Twenty-eight percent of the 59 endowments and foundations surveyed by NEPC have lowered or intend to lower their hedge fund allocations, a study released Monday said.
By contrast, 17% of NEPC clients surveyed said they have increased or intend to increase their allocation to hedge funds and 55% said their committees aren't considering a change to the hedge fund weighting in their investment pools.
But investors surveyed in late July were not sanguine about their hedge fund portfolios, said Catherine M. Konicki, partner and head of NEPC's endowment and foundation practice.
“Everyone is looking at their hedge funds now and taking a pause,” Ms. Konicki said in an interview, noting “performance has not been great and investors are wondering whether to pare down their hedge fund portfolios.”
But facing the prospect of providing their organizations with the annual spending rate plus inflation in the face of a low-return investment environment, endowment and foundation chief investment officers continue to look to hedge funds, as well as less liquid private investments, for return.
“It depends on the size of your hedge fund allocation,” Ms. Konicki said. “If your allocation is only 15%, disappointing performance won't have as devastating an impact on the performance of your overall portfolio as a 20% to 50% weighting,” she added.

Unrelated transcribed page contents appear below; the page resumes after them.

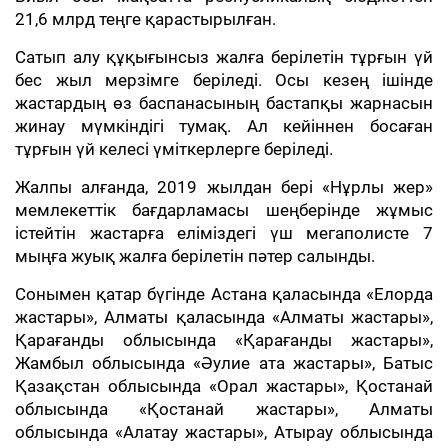
21,6 млрд теңге қарастырылған.
Сатып алу құқығынсыз жалға берілетін тұрғын үй
бес жыл мерзімге беріледі. Осы кезең ішінде
жастардың өз баспанасының бастапқы жарнасын
жинау мүмкіндігі тумақ. Ал кейіннен босаған
тұрғын үй келесі үміткерлерге беріледі.
Жалпы алғанда, 2019 жылдан бері «Нұрлы жер»
мемлекеттік бағдарламасы шеңберінде жұмыс
істейтін жастарға еліміздегі үш мегаполисте 7
мыңға жуық жалға берілетін пәтер салынды.
Сонымен қатар бүгінде Астана қаласында «Елорда
жастары», Алматы қаласында «Алматы жастары»,
Қарағанды облысында «Қарағанды жастары»,
Жамбыл облысында «Әулие ата жастары», Батыс
Қазақстан облысында «Орал жастары», Қостанай
облысында «Қостанай жастары», Алматы
облысында «Алатау жастары», Атырау облысында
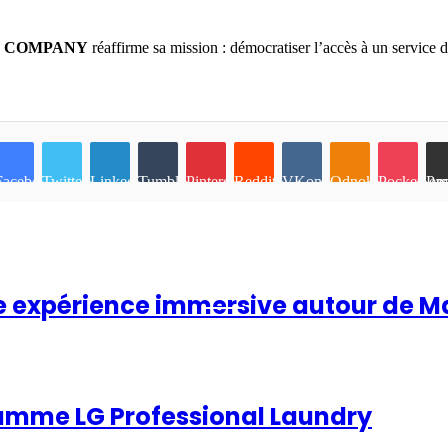
 COMPANY
réaffirme sa mission : démocratiser l’accès à un service d
Facebook
Twitter
Linkedin
Tumblr
Pinterest
Reddit
VKontakte
Odnoklassniki
Pocket
Partager p
Lire Aussi
une expérience immersive autour de M
 gamme LG Professional Laundry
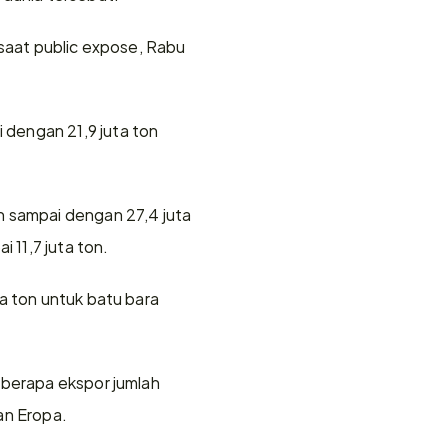
saat public expose, Rabu 
dengan 21,9 juta ton 
 sampai dengan 27,4 juta 
11,7 juta ton.
a ton untuk batu bara 
eberapa ekspor jumlah 
an Eropa.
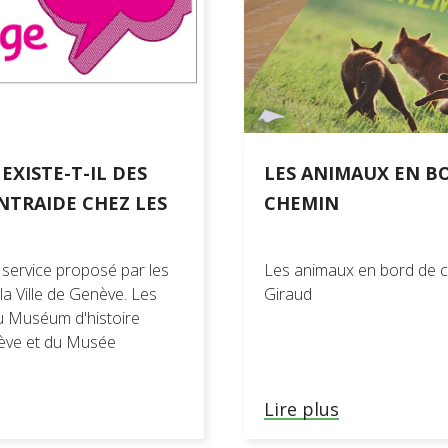
es
 de référence
EXISTE-T-IL DES
LES ANIMAUX EN B
NTRAIDE CHEZ LES
CHEMIN
 service proposé par les
Les animaux en bord de 
la Ville de Genève. Les
Giraud
du Muséum d'histoire
nève et du Musée
Lire plus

NEPC's most recent survey exposed large hedge fund allocation changes in 2016 compared with 2014 among endowments and foundations:
- zero exposure — 24% in 2016 vs. 2% in 2014
- 1% to 5% — 11% vs. 14%
- 6% to 10% — 20% vs. 18%
- 11% to 20% — 23% vs. 39%
- 21% to 50% — 22% vs. 24% and
- greater than 50% — zero vs. 2%.
As for where hedge fund assets were reallocated, 46% of those surveyed said they invested in public equities; 27% cash; 23% private equity; 19% fixed income; 12% real estate; 8% each real assets, liquid alternatives/hedge fund replication and other (multiasset strategies).